En même temps qu’ils s’appropriaient l’héritage grec, les humanistes italiens affectaient d’ignorer leur dette envers Constantinople. « Avec un sentiment de culpabilité obsédant », écrit Steven Runciman, l’Europe occidentale « a choisi d’oublier Byzance. Elle ne pouvait oublier la dette qu’elle avait envers les Grecs ; mais elle a vu cette dette comme étant due uniquement à l’âge classique ». [13]
Encore faut-il préciser qu’à ce stade, les savants ne possédaient pas une chronologie globale cohérente pour dater précisément l’âge classique grec. Le byzantiniste Michel Kaplan souligne que les humanistes occidentaux qui étudièrent la littérature grecque importée de Constantinople à partir du XIVe siècle, « ne faisaient pas de distinction entre les œuvres de la Grèce classique et hellénistique et celles de l’époque byzantine ». [14] L’hypothèse implicite dans cette remarque est que les savants modernes sont désormais capables de faire clairement cette distinction. Mais le sont-ils vraiment ? Il y a des raisons d’en douter.
Par exemple, comment se fait-il que le grec homérique soit « plus proche du démotique [grec moderne] que le moyen anglais du XIIe siècle ne l’est de l’anglais parlé moderne », selon Margaret Alexiou, professeur à Harvard ? [15] Comment se fait-il également que le Parthénon, encore décrit comme « le joyau le plus précieux du monde » au XIVe siècle, était encore en parfait état en 1687, avant d’être la cible des mortiers vénitiens [16], qui lui ont donné son aspect actuel de ruine antique ? [17]

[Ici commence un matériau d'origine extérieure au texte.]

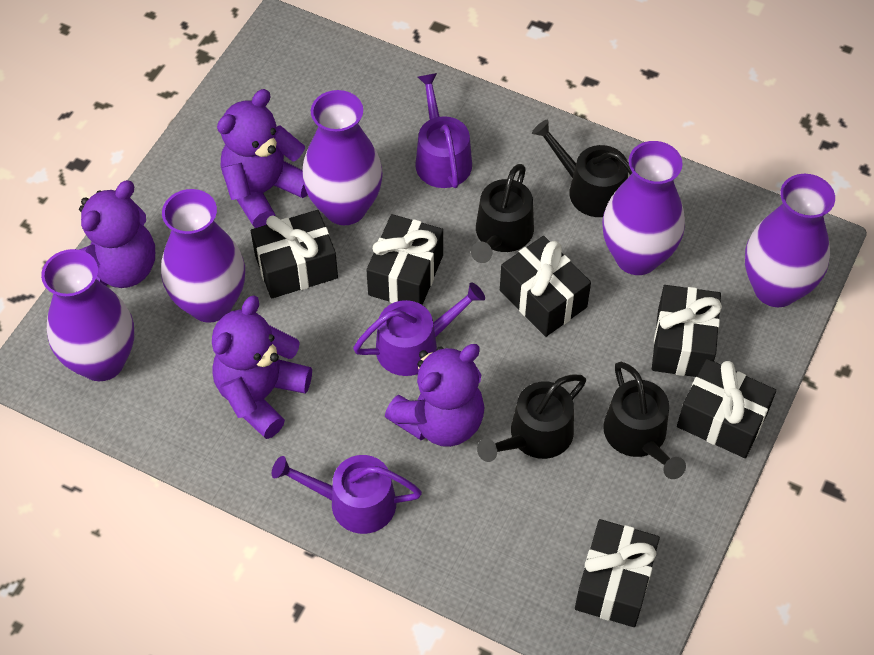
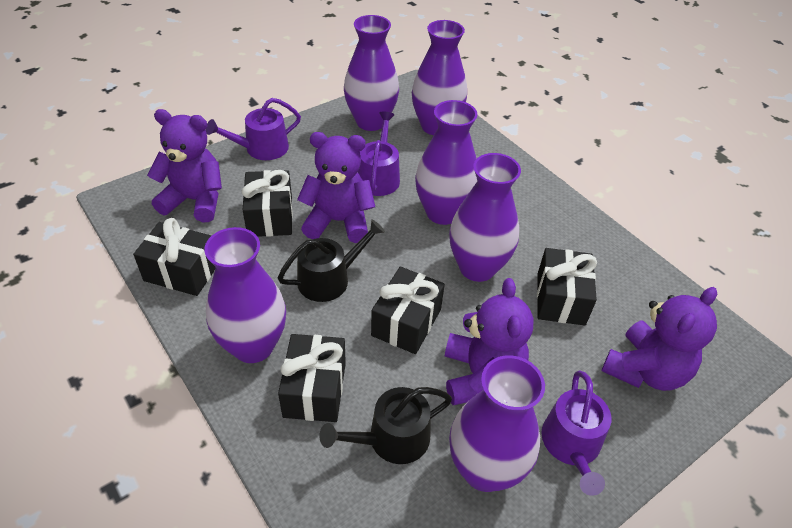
black gift: 6 -> 5
black watering can: 4 -> 2
purple vase: 5 -> 6

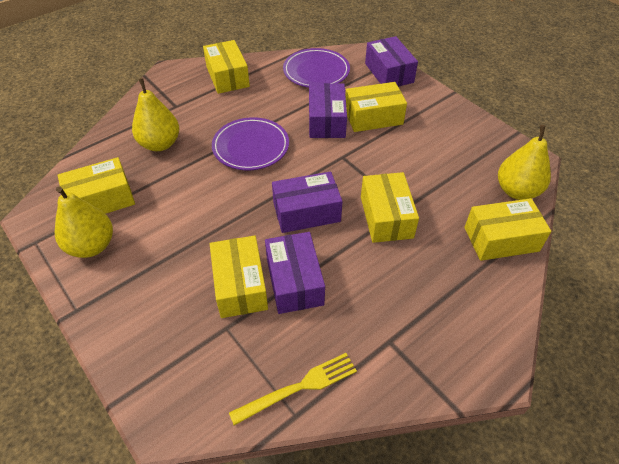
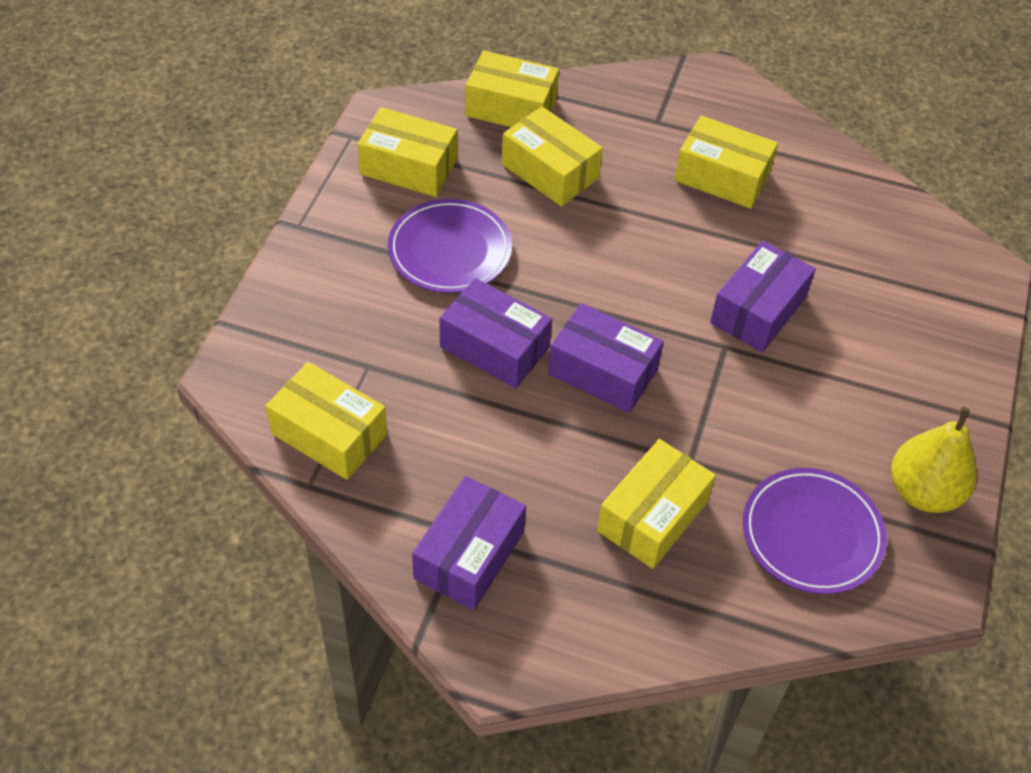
yellow fork: 1 -> 0
yellow pear: 3 -> 1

Dans Un millénaire de trois siècles ? je vous propose une introduction au révisionnisme chronologique du premier millénaire de notre ère. Cet essai reflète mon approche personnelle du dossier, influencé par ma formation de médiéviste, même si, pour la plupart, les arguments sont inspirés des travaux d’autres chercheurs. J’ai cherché à montrer que la remise en question de la chronologie n’est pas un objectif préconçu, mais plutôt une hypothèse rendue nécessaire par l’accumulation d’innombrables preuves ou indices que la structure même de notre récit standard est fautive.
J’insiste sur le caractère provisoire de toutes les hypothèses émises dans cet essai. Le récentisme n’est encore qu’un vaste chantier où s’activent des équipes de compétences et de styles très variables. La théorie de Gunnar Heinsohn, professeur à l’Université de Brême, représente une percée significative encore peu connue, c’est pourquoi je lui ai consacré une place importante. [18] Heinsohn se concentre sur les données archéologiques concrètes et insiste pour faire de la stratigraphie le critère le plus important pour dater les découvertes archéologiques. Nulle part dans le monde, montre-t-il, on ne trouve superposées des strates archéologiques correspondant aux trois périodes de l’Antiquité, l’Antiquité tardive, et le Haut Moyen Âge, ni même à deux de ces périodes seulement. Heinsohn propose donc la contemporanéité des trois périodes, car elles « se trouvent toutes à la même profondeur stratigraphique. » Cela revient en quelque sorte à synchroniser l’Empire romain d’Occident, l’Empire romain d’Orient, et l’Empire romain germanique, qui feraient tous partie de la même civilisation romaine effondrée il y a un peu plus de dix siècles. C’est une remise en question vertigineuse, mais qui résout un grand nombre d’énigmes et dessine une nouvelle perspective remarquablement cohérente.
Rien ne disparaît, l’histoire devient simplement plus dense.